** Exercise input follows **
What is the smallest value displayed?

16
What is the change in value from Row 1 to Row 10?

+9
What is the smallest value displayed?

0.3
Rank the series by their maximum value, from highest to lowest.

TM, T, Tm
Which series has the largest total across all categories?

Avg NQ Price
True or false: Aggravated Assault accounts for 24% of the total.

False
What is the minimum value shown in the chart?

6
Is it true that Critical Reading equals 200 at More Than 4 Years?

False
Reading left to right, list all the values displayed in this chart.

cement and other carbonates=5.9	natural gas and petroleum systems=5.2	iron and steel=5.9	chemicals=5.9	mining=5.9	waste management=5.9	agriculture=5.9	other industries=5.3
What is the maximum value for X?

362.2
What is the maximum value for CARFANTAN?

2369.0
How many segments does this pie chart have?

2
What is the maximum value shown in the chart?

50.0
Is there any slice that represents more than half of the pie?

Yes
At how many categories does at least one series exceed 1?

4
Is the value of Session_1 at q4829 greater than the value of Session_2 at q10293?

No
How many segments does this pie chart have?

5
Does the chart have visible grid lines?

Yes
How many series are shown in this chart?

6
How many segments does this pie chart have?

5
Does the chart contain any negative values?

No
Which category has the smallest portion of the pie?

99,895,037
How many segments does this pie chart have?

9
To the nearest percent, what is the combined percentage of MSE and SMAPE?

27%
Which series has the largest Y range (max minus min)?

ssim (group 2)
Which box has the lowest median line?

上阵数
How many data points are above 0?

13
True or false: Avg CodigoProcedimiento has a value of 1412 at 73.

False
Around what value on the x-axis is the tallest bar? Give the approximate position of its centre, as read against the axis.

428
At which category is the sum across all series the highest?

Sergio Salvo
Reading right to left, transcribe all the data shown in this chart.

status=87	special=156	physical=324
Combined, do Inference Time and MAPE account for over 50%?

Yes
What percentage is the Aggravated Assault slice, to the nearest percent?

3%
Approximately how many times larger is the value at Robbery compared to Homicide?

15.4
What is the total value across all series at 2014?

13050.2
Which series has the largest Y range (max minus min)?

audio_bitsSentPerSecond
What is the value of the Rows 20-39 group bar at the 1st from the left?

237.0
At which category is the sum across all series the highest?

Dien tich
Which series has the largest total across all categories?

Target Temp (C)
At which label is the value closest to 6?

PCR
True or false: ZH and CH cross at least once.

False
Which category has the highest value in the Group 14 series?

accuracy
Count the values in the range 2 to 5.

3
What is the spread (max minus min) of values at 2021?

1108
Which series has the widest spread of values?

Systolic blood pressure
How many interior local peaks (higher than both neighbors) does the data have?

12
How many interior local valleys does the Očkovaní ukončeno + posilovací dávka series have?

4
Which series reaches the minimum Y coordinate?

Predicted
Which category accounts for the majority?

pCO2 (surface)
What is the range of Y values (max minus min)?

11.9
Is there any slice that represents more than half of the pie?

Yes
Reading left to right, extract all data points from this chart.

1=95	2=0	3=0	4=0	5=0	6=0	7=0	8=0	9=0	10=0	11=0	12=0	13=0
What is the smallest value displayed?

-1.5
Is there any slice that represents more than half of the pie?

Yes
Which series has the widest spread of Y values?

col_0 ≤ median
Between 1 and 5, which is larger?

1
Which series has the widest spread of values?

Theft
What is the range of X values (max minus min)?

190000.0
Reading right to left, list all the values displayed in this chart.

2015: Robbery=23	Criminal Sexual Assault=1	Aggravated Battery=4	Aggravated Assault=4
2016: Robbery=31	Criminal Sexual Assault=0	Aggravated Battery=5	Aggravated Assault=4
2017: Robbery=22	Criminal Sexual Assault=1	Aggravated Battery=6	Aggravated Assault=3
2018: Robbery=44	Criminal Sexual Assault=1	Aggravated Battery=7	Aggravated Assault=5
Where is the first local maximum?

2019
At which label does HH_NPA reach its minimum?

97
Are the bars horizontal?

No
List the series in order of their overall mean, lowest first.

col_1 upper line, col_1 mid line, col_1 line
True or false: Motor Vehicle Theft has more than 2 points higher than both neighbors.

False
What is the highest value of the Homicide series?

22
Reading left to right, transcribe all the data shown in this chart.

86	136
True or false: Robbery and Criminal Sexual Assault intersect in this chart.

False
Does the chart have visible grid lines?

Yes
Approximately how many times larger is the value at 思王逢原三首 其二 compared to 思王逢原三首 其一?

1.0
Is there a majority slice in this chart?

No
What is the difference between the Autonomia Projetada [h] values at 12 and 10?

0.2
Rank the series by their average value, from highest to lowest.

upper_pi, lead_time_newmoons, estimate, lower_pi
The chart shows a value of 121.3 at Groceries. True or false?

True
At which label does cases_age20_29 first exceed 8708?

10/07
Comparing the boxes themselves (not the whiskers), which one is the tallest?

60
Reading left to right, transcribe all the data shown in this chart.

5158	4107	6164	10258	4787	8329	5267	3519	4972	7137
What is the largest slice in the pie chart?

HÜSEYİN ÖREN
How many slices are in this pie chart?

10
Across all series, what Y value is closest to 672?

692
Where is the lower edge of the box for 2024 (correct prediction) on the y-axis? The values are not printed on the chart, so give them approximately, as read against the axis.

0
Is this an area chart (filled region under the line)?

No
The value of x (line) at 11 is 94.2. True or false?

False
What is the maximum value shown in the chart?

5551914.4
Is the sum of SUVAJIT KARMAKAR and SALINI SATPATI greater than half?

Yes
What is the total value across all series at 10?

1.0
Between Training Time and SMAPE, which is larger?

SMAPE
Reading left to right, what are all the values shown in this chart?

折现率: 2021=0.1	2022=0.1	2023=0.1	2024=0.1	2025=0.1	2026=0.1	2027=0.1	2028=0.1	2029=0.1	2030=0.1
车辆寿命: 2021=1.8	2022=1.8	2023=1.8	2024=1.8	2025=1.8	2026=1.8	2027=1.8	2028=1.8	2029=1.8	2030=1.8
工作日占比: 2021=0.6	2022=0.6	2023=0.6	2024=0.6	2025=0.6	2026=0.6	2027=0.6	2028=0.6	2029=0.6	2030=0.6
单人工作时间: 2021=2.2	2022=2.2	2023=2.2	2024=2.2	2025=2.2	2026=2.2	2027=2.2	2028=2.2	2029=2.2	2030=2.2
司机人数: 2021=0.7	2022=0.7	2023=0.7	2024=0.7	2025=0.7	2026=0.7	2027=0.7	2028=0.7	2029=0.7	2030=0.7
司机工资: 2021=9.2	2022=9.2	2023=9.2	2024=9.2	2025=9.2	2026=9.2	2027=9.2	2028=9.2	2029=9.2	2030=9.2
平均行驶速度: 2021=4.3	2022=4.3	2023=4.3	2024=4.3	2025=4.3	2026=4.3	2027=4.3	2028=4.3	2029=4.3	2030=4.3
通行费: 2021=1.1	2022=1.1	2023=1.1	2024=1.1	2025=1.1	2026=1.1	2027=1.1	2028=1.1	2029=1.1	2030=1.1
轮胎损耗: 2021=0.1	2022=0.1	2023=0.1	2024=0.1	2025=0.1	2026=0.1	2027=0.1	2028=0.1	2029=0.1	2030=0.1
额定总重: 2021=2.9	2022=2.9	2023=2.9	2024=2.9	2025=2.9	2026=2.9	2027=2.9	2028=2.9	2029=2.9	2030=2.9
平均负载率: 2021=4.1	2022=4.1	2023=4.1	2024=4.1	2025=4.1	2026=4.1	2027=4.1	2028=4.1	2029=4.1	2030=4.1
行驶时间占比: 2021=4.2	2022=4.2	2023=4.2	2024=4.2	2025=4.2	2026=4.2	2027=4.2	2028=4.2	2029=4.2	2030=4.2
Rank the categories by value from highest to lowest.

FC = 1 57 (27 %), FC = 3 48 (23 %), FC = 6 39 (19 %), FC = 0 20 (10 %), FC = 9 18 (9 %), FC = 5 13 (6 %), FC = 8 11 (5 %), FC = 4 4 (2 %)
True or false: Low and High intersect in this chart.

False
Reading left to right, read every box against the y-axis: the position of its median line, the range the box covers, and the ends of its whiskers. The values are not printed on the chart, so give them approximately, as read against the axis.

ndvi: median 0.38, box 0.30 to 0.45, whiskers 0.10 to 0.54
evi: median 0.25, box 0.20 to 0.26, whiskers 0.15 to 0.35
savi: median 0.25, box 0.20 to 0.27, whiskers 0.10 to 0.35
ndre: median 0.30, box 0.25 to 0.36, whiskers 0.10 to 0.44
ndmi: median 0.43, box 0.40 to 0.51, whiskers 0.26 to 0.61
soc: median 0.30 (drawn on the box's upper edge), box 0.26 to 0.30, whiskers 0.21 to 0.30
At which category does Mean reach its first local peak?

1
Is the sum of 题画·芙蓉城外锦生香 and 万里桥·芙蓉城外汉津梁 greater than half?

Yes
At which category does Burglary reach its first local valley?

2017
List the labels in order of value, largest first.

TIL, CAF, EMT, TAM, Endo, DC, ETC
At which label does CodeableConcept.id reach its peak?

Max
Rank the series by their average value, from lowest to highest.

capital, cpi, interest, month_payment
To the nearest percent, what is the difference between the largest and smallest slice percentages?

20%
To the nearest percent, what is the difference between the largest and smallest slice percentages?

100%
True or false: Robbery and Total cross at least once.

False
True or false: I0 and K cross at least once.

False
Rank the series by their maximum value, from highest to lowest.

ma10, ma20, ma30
** End of Exercise input **
# Problem to solve:
Copy the records verbatim, starting at the first line and stopping after the line that contains "Reading left to right, list".

# Answer section:
What is the smallest value displayed?

16
What is the change in value from Row 1 to Row 10?

+9
What is the smallest value displayed?

0.3
Rank the series by their maximum value, from highest to lowest.

TM, T, Tm
Which series has the largest total across all categories?

Avg NQ Price
True or false: Aggravated Assault accounts for 24% of the total.

False
What is the minimum value shown in the chart?

6
Is it true that Critical Reading equals 200 at More Than 4 Years?

False
Reading left to right, list all the values displayed in this chart.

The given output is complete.